◆ **Exercise**:
The lines to repeat run from the one containing "left knee: (304, 274)" through the last line of the records below; repeat them exactly and give nothing more.

□ □ □

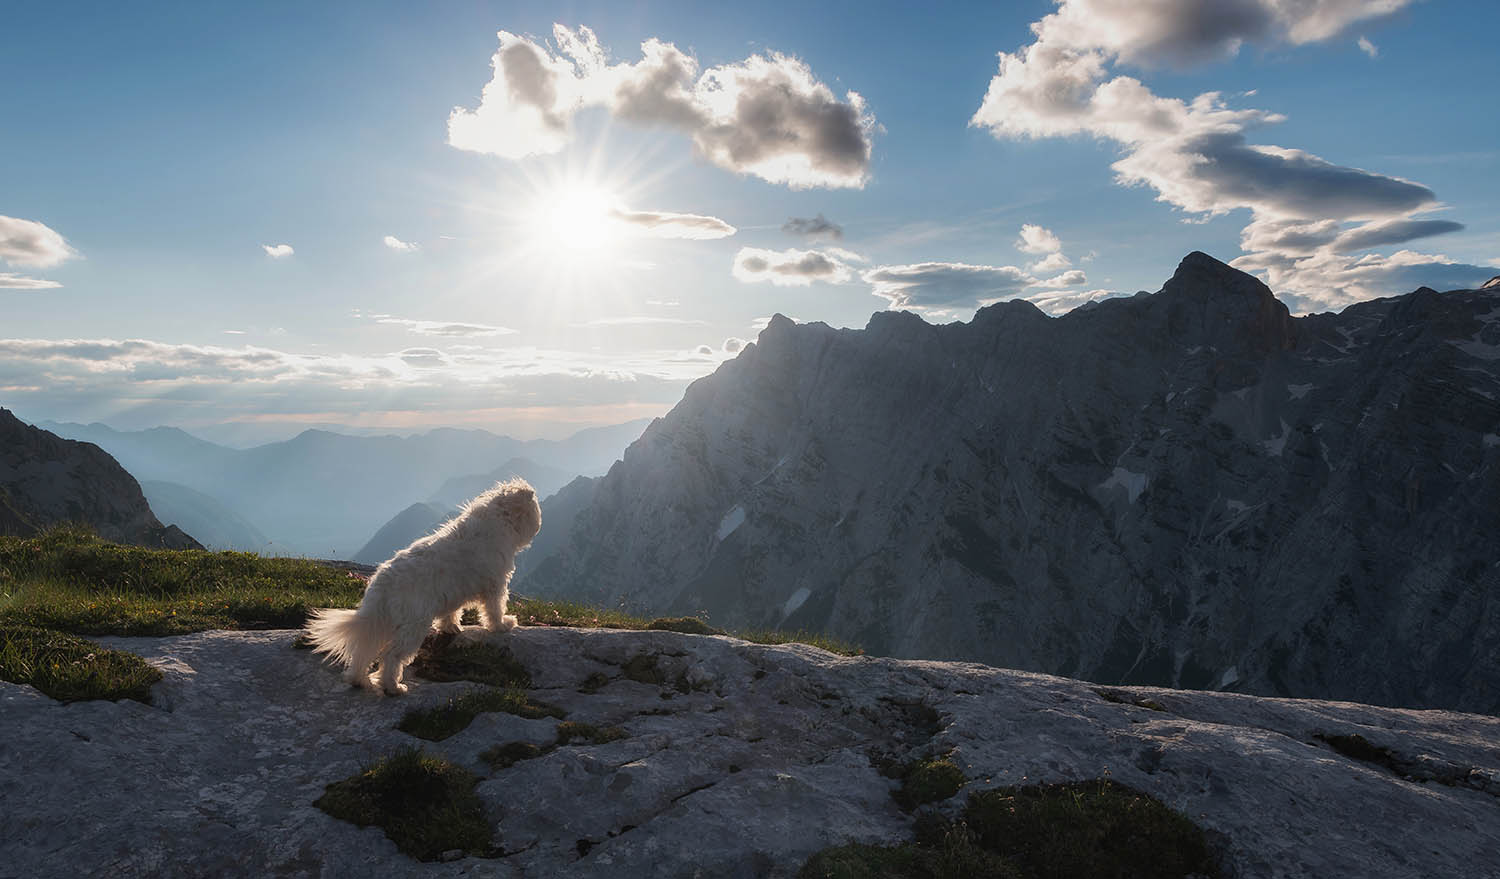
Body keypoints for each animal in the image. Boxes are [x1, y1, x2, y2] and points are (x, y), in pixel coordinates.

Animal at [303, 480, 540, 690]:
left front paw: (451, 627)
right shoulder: (495, 584)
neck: (498, 519)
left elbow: (452, 612)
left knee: (364, 651)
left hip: (381, 621)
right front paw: (502, 625)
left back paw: (359, 680)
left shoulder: (454, 592)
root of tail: (383, 582)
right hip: (413, 624)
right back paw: (393, 686)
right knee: (392, 656)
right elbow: (494, 608)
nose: (539, 526)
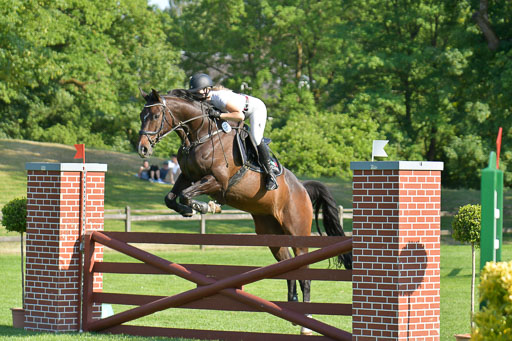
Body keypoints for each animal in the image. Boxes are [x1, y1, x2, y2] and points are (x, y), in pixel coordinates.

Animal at [136, 88, 352, 334]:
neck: (200, 135)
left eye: (155, 116)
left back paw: (306, 323)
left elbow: (186, 195)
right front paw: (188, 211)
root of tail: (302, 189)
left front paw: (207, 206)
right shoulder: (187, 176)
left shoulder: (216, 180)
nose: (142, 149)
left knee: (304, 274)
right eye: (141, 116)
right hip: (272, 235)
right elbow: (172, 198)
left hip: (298, 233)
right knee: (288, 267)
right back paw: (294, 311)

□ □ □

◆ **Output**:
left knee: (304, 274)
right eye: (141, 116)
right hip: (272, 235)
right elbow: (172, 198)
left hip: (298, 233)
right knee: (288, 267)
right back paw: (294, 311)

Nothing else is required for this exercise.